**EXERCISE PROMPT:** A faithful repeat of all the records, with no image kept, is the required answer.

**MATERIAL PROVIDED:**
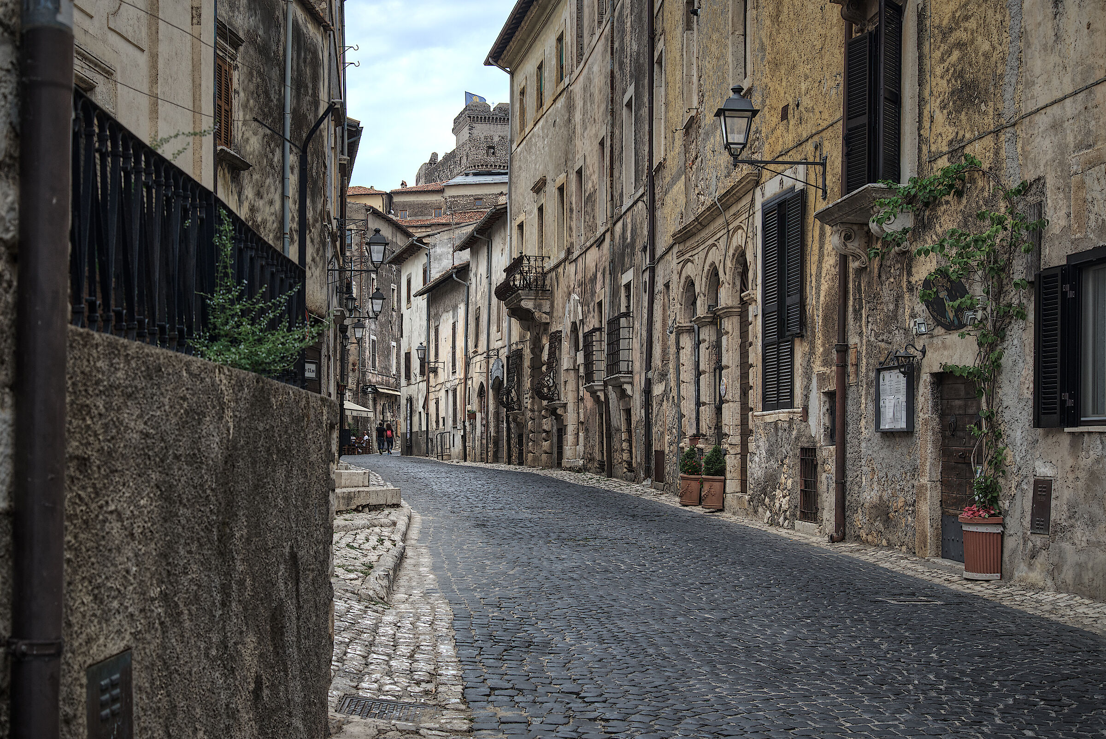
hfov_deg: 42.7
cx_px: 553
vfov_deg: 29.3
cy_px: 370
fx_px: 1414
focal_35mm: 46
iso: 100
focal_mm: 46
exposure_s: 1/125
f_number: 7.1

**RESPONSE TO THE TASK:**
hfov_deg: 42.7
cx_px: 553
vfov_deg: 29.3
cy_px: 370
fx_px: 1414
focal_35mm: 46
iso: 100
focal_mm: 46
exposure_s: 1/125
f_number: 7.1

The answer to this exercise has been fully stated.